Des mots doux pour ce qui était autrefois le « péché odieux de la complaisance », comme le décrivait en 1710 le médecin anglais Becker, ou ce son homologue suisse nommé Tissot, un demi-siècle plus tard, définissait comme « la plus mortelle et la plus sinistre des pratiques sexuelles ». Un peu exagéré, n'est-ce pas ? Soyez donc attentifs : « A mon avis, ni la peste, ni la guerre, ni la variole, ni une foule de maux semblables n'ont de résultats plus désastreux pour l'humanité que la funeste habitude de la masturbation » a déclaré en son temps le Dr Kellogg, oui, en effet, celui des céréales du petit déjeuner. Nous ne savons pas ce qui a éveillé chez les gens cette négativité, ce besoin de contrôler les habitudes sexuelles des autres, cette pulsion malsaine de penser à la façon dont les autres s'amusent.

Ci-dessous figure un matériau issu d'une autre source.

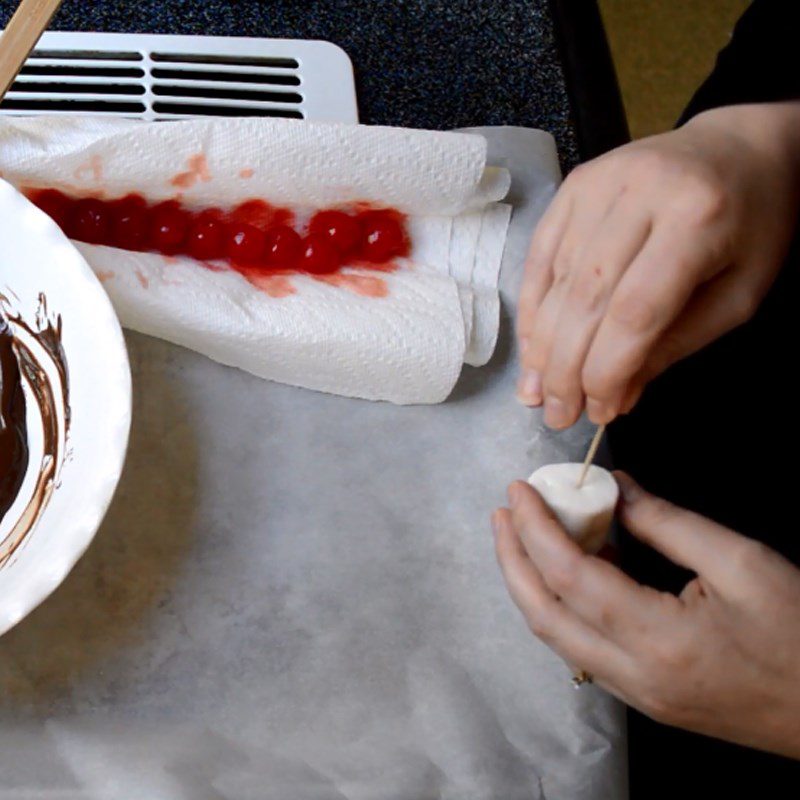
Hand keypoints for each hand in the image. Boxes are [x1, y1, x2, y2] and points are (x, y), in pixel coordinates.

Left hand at [492, 474, 799, 758]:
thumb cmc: (799, 633)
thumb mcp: (740, 562)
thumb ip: (667, 523)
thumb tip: (616, 488)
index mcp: (659, 639)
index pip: (569, 577)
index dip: (536, 529)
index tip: (518, 491)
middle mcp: (634, 675)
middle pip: (545, 615)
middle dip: (513, 560)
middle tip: (504, 513)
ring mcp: (636, 695)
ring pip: (558, 637)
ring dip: (531, 584)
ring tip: (525, 536)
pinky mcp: (645, 699)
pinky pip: (583, 649)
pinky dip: (564, 607)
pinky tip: (572, 572)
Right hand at [516, 102, 799, 427]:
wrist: (738, 149)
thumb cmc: (751, 227)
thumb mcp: (738, 295)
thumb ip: (676, 345)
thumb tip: (616, 397)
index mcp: (699, 218)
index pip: (636, 310)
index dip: (608, 369)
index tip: (600, 412)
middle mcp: (641, 192)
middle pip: (586, 298)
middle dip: (566, 367)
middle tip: (558, 413)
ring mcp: (600, 183)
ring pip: (556, 280)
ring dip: (542, 344)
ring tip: (538, 391)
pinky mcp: (574, 184)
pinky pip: (540, 255)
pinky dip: (532, 306)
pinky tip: (532, 346)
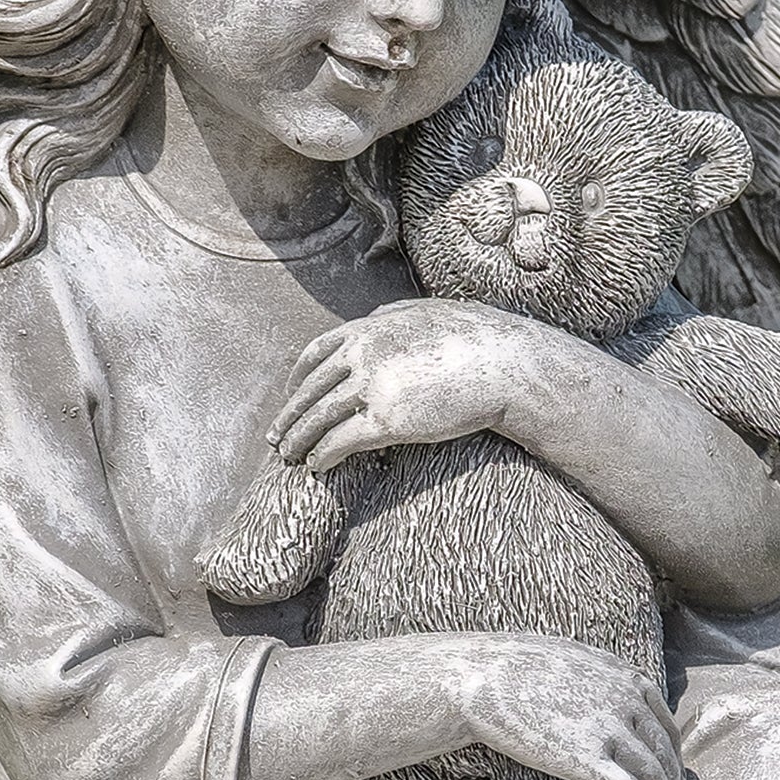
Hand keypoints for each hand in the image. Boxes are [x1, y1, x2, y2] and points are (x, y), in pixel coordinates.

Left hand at [273, 302, 564, 471]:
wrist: (503, 364)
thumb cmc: (474, 338)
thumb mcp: (425, 313)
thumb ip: (391, 317)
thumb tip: (371, 320)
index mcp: (368, 328)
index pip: (315, 354)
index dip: (296, 380)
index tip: (290, 397)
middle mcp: (362, 354)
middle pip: (311, 391)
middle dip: (289, 416)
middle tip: (276, 437)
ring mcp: (372, 387)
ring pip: (319, 418)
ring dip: (299, 440)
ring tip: (289, 457)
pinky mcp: (386, 421)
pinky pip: (340, 442)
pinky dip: (322, 456)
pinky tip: (316, 466)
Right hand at [454, 636, 682, 779]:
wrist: (483, 678)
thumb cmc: (515, 666)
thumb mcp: (573, 656)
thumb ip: (600, 675)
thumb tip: (605, 688)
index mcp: (628, 679)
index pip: (666, 726)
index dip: (671, 758)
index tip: (667, 778)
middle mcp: (628, 703)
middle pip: (666, 754)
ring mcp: (610, 731)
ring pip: (655, 777)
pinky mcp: (587, 759)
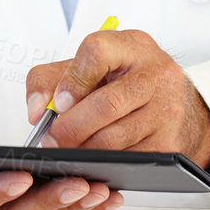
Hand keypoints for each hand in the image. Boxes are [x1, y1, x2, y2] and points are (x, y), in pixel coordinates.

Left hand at [26, 28, 209, 167]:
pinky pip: (128, 159)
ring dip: (83, 149)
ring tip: (66, 151)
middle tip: (51, 140)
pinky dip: (103, 163)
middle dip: (71, 127)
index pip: (97, 52)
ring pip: (115, 137)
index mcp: (132, 46)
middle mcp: (156, 73)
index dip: (73, 80)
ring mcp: (167, 109)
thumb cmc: (125, 80)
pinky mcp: (170, 142)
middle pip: (107, 103)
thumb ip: (52, 79)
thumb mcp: (92, 67)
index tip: (58, 103)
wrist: (173, 102)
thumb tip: (36, 111)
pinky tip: (92, 160)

Ils ont essayé de faire peur et ils l'ont fait, ils ont crié à tous ceux qui voulaient entendre que la masturbation provoquait le cancer, l'épilepsie, l'hystérie, la perte des cheveux (sur la tête, parce que par miracle, ils poussaient comme des mauvaises herbes sur les mains), l'anémie, les problèmes cardiaques et, bien sûr, l'acné. Le Dr Kellogg était un fan de ces théories, qui mettaient également l'accent sur des remèdes aussi dérisoires que placer un fil de métal autour du prépuce ou brûler le clitoris avec de l'acide. Le monde est plein de tarés, chers amis. Finalement, et comme il ne pouvait en être autrement, les désirs finissent toujours par faire leur chemin. Qui a parlé de peur ? Les preuves empiriques ne manquaient donc pas pour démontrer que les problèmes physiques n'étaient que des mythos et, à propos de l'enfer, nous verrons, car nous avons encore le temps de savoir si c'est vrai.

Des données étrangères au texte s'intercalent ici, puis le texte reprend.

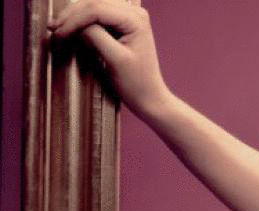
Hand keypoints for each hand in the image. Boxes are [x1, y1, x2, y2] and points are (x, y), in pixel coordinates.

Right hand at [48, 0, 171, 117]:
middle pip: (94, 3)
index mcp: (136, 20)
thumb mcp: (115, 59)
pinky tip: (70, 28)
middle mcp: (135, 13)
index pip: (97, 9)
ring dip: (74, 15)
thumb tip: (77, 25)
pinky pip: (98, 14)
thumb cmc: (135, 83)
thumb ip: (96, 37)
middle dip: (71, 15)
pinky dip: (82, 19)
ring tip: (57, 28)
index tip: (58, 33)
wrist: (148, 96)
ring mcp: (129, 17)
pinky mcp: (122, 24)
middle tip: (53, 28)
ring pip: (93, 5)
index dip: (74, 19)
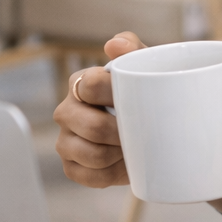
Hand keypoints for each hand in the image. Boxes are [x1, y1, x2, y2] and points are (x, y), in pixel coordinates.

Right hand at [53, 31, 145, 186]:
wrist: (155, 131)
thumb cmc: (146, 95)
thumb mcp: (146, 69)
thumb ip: (133, 50)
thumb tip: (114, 44)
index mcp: (81, 83)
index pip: (90, 86)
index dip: (115, 95)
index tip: (139, 102)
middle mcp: (67, 111)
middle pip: (92, 126)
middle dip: (122, 133)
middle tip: (143, 132)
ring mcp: (66, 140)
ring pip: (92, 155)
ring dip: (120, 155)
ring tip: (135, 148)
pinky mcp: (72, 167)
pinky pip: (90, 176)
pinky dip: (112, 174)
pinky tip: (124, 164)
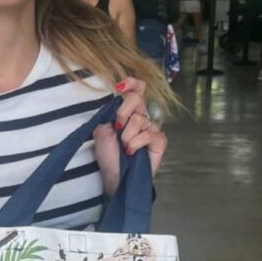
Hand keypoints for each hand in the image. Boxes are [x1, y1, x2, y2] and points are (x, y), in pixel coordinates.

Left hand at [93, 78, 166, 195]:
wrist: (116, 177)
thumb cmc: (109, 156)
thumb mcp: (102, 132)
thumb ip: (108, 115)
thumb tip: (115, 103)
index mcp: (128, 112)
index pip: (137, 90)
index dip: (132, 83)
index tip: (120, 86)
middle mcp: (141, 117)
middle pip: (137, 100)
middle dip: (122, 113)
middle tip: (117, 129)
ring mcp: (152, 129)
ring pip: (139, 119)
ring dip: (126, 135)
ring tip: (123, 147)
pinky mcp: (159, 141)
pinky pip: (148, 134)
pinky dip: (135, 143)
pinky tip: (131, 152)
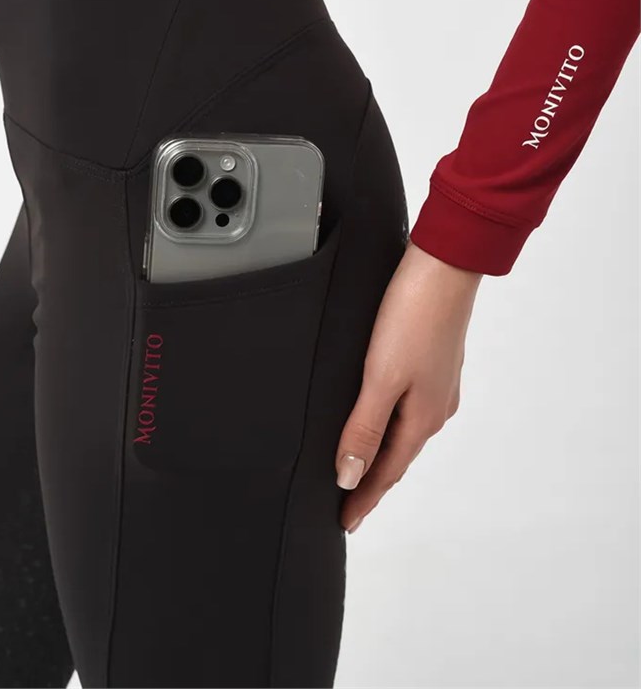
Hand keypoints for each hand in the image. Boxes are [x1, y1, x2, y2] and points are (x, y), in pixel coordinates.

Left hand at [335, 239, 482, 532]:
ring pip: (403, 431)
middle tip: (347, 503)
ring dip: (381, 453)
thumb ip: (364, 427)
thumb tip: (350, 476)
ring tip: (359, 468)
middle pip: (397, 456)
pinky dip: (389, 424)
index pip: (387, 472)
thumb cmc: (414, 316)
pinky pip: (407, 406)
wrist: (444, 266)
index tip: (344, 523)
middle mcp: (435, 406)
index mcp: (423, 418)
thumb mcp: (381, 377)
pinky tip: (379, 417)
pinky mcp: (432, 361)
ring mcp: (437, 383)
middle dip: (372, 482)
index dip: (363, 499)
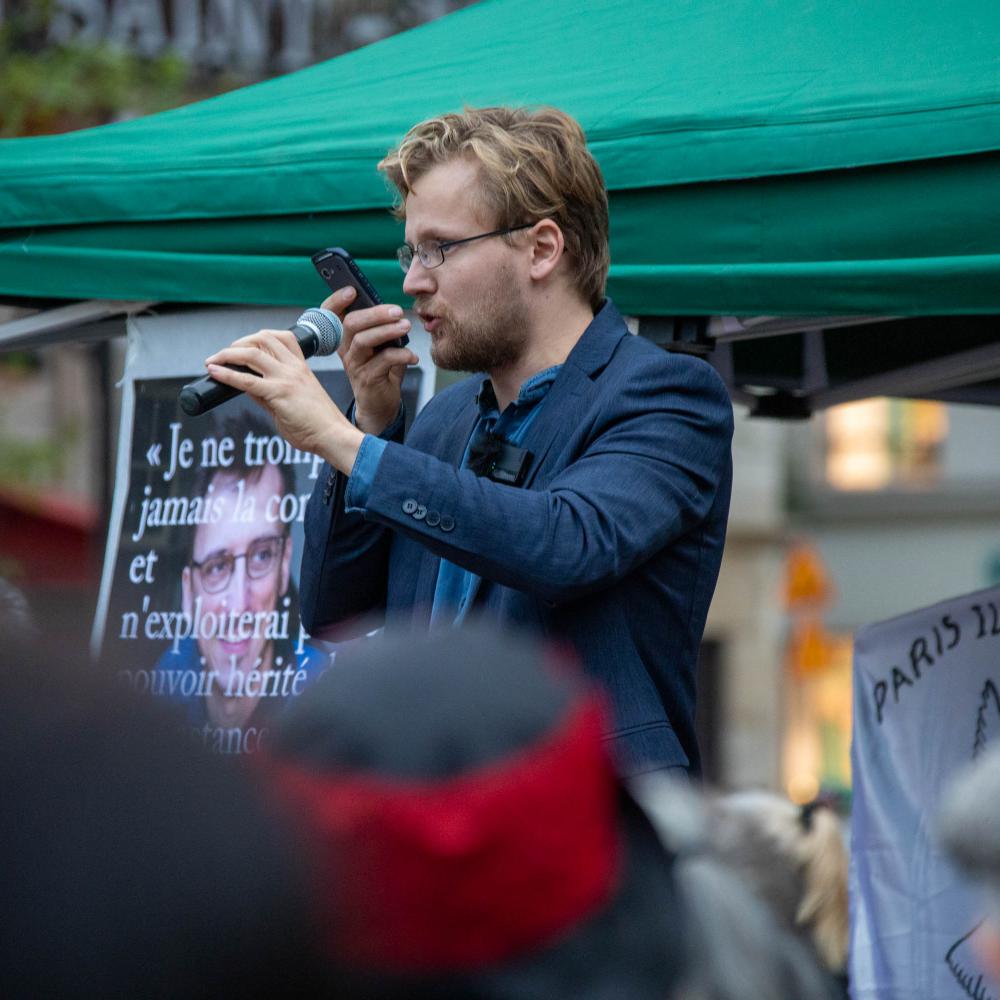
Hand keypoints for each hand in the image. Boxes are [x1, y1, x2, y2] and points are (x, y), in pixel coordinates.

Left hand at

« La masturbation est l'activité sexuelle primaire de l'humanité. Au XIXème siècle, c’était une maladie, au XXème siècle c’est un remède » a déclaré le psychiatre hongrois Thomas S. Szasz. Des siècles et des siècles de mensonges, des histoires d'ogres et d'âmes malheureuses brûlant éternellement dans les flammes de l'Averne ont fait place à des sexualités réprimées, des peurs, de dégoût et des culpabilités qui n'auraient jamais dû exister. Parce que la masturbation, c'est le plaisir, mais c'est aussi la santé. Une pratique aussi désirée qu'accessible, personne ne devrait y résister à cause de craintes infondées.

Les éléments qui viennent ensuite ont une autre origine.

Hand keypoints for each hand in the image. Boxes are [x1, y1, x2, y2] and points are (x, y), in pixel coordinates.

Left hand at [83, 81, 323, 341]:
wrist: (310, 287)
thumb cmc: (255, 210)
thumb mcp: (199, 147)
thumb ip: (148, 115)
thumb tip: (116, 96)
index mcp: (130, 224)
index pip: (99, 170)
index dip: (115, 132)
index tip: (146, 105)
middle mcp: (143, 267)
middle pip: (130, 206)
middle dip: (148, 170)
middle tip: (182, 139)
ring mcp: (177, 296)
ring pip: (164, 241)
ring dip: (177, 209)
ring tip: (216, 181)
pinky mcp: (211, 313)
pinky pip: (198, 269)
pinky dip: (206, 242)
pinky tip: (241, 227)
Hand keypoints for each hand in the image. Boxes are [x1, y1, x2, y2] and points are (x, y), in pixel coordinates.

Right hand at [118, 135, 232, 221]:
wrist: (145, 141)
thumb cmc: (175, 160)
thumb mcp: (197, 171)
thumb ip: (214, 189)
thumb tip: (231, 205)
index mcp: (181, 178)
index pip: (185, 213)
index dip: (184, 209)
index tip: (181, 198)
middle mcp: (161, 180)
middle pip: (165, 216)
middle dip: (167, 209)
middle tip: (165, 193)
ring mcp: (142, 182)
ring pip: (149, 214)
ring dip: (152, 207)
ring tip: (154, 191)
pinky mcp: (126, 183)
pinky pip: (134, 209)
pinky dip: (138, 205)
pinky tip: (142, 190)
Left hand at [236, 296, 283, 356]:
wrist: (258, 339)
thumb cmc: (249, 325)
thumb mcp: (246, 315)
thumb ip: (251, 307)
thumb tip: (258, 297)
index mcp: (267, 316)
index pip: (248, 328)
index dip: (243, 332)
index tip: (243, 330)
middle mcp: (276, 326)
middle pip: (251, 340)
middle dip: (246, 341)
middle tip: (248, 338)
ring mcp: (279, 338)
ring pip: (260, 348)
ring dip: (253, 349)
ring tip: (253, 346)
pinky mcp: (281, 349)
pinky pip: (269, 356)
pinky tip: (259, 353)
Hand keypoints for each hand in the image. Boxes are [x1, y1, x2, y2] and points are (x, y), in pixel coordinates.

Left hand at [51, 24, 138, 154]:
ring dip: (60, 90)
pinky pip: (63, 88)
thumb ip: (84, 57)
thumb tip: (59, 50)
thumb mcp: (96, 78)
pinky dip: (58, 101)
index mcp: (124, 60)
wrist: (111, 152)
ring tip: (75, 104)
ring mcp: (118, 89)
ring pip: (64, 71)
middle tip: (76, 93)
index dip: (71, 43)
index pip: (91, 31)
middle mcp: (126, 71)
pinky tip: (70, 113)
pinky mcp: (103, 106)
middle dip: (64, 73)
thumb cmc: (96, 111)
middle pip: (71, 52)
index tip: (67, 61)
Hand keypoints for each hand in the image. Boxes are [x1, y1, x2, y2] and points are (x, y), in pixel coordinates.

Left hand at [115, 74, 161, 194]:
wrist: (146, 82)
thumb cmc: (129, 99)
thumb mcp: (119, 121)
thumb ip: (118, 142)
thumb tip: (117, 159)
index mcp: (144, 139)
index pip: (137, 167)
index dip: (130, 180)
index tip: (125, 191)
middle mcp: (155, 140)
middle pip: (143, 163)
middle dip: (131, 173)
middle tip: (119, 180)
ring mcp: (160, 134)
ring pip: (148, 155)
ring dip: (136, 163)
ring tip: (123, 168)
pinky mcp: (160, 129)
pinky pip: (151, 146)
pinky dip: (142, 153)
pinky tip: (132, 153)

Selon certaines statistiques, 95% des hommes et 89% des femmes le font, et environ la moitié d'entre eux le font chaque jour. Elle nous aide toujours, elle combat le mauvais temps et le malaise, elle active l'esprit et le corps, elle active ou détend, elle est toujours un refuge et nous accompagne plus que la musique. Nous ne sommes pas sûrs qu'il soit possible d'atteindre l'enfer, mais le ciel peut être atteint avec une main, ou avec un bon jouet.